At the same time, the safeguard proceeding has better restructuring rates (60% of restructuring agreements) and a less negative reputation. It can be assumed that these results can be extrapolated to out-of-court proceedings, which benefit both from a high survival rate (70% of restructuring agreements) and from confidentiality that ensures the protection of the company's reputation.
For a given financial situation, preventive and out-of-court proceedings are much more likely to preserve companies' chances of survival, which is why they should be favoured.
Given the differences in crisis exit scenarios across sectors (Lemaire et al, 2021), many measures (investment plan, crowdfunding, extension of state-guaranteed loans, etc.) aim to mitigate the risk of greater difficulties for some firms, particularly VSEs and SMEs. Among this crisis exit arsenal, restructuring procedures should not be overlooked. At the first signs of fragility, companies should be encouraged to contact the commercial courts to be guided towards the solutions best suited to their situation.

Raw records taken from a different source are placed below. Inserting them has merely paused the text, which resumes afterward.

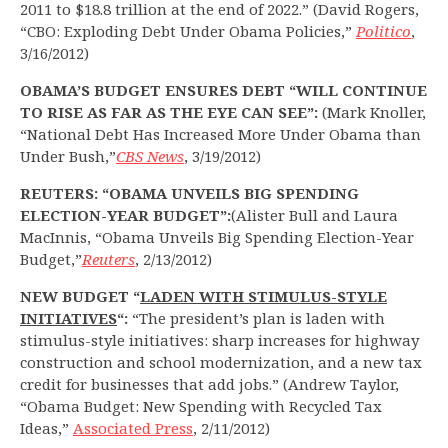
2011 to $18.8 trillion at the end of 2022.” (David Rogers,
“CBO: Exploding Debt Under Obama Policies,”
Politico
,
3/16/2012)
OBAMA’S BUDGET ENSURES DEBT “WILL CONTINUE
TO RISE AS FAR AS THE EYE CAN SEE”:
(Mark Knoller,
“National Debt Has Increased More Under Obama than
Under Bush,”
CBS News
, 3/19/2012)
REUTERS: “OBAMA UNVEILS BIG SPENDING
ELECTION-YEAR BUDGET”:
(Alister Bull and Laura
MacInnis, “Obama Unveils Big Spending Election-Year
Budget,”
Reuters
, 2/13/2012)
NEW BUDGET “
LADEN WITH STIMULUS-STYLE
INITIATIVES
“:
“The president’s plan is laden with
stimulus-style initiatives: sharp increases for highway
construction and school modernization, and a new tax
credit for businesses that add jobs.” (Andrew Taylor,
“Obama Budget: New Spending with Recycled Tax
Ideas,”
Associated Press
, 2/11/2012)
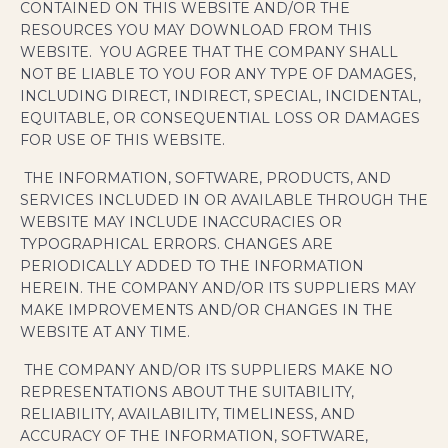
CONTAINED ON THIS WEBSITE AND/OR THE
RESOURCES YOU MAY DOWNLOAD FROM THIS
WEBSITE. YOU AGREE THAT THE COMPANY SHALL
NOT BE LIABLE TO YOU FOR ANY TYPE OF DAMAGES,
INCLUDING DIRECT, INDIRECT, SPECIAL, INCIDENTAL,
EQUITABLE, OR CONSEQUENTIAL LOSS OR DAMAGES
FOR USE OF THIS WEBSITE.
THE INFORMATION, SOFTWARE, PRODUCTS, AND
SERVICES INCLUDED IN OR AVAILABLE THROUGH THE
WEBSITE MAY INCLUDE INACCURACIES OR
TYPOGRAPHICAL ERRORS. CHANGES ARE
PERIODICALLY ADDED TO THE INFORMATION
HEREIN. THE COMPANY AND/OR ITS SUPPLIERS MAY
MAKE IMPROVEMENTS AND/OR CHANGES IN THE
WEBSITE AT ANY TIME.
THE COMPANY AND/OR ITS SUPPLIERS MAKE NO
REPRESENTATIONS ABOUT THE SUITABILITY,
RELIABILITY, AVAILABILITY, TIMELINESS, AND
ACCURACY OF THE INFORMATION, SOFTWARE,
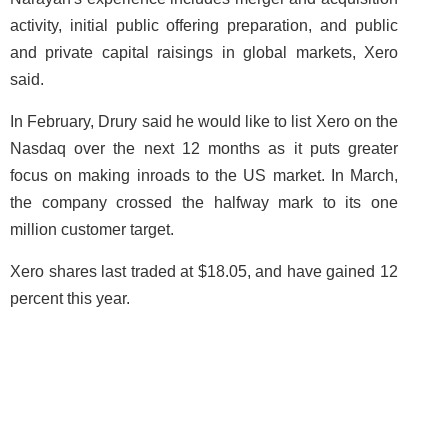
activity, initial public offering preparation, and public
and private capital raisings in global markets, Xero
said.
In February, Drury said he would like to list Xero on the
Nasdaq over the next 12 months as it puts greater
focus on making inroads to the US market. In March,
the company crossed the halfway mark to its one
million customer target.
Xero shares last traded at $18.05, and have gained 12
percent this year.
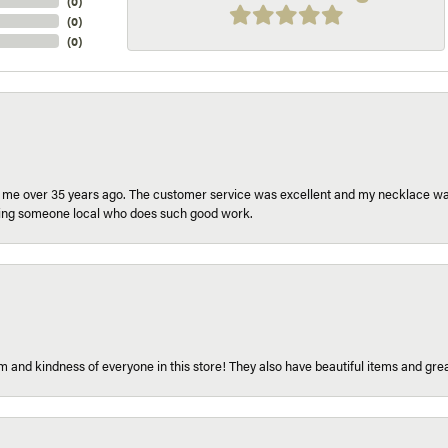
(
0
)
(
0
)
(
0
)
r me over 35 years ago. The customer service was excellent and my necklace was
aving someone local who does such good work.
 and kindness of everyone in this store! They also have beautiful items and grea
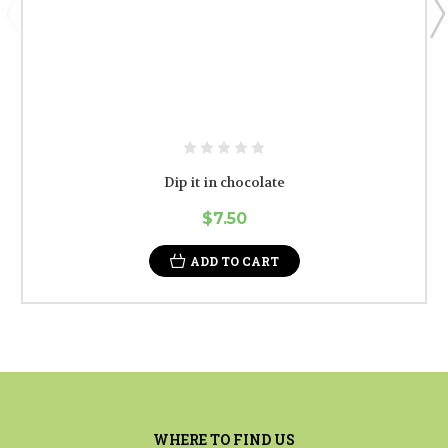
Dip it in chocolate
$7.50
ADD TO CART
WHERE TO FIND US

Arrangements have been put in place to facilitate their rapid restructuring (Table 1). New "crisis exit" proceedings are available to small ailing firms, alongside the traditional procedures. In particular, capping the cost of the ad hoc mandate and simplifying the declaration of claims, by a simple declaration by the director and a balance sheet analysis, make the process lighter and restructuring more accessible. Limiting observation periods to three months also reduces the indirect costs incurred by the company (Zapha, 2021).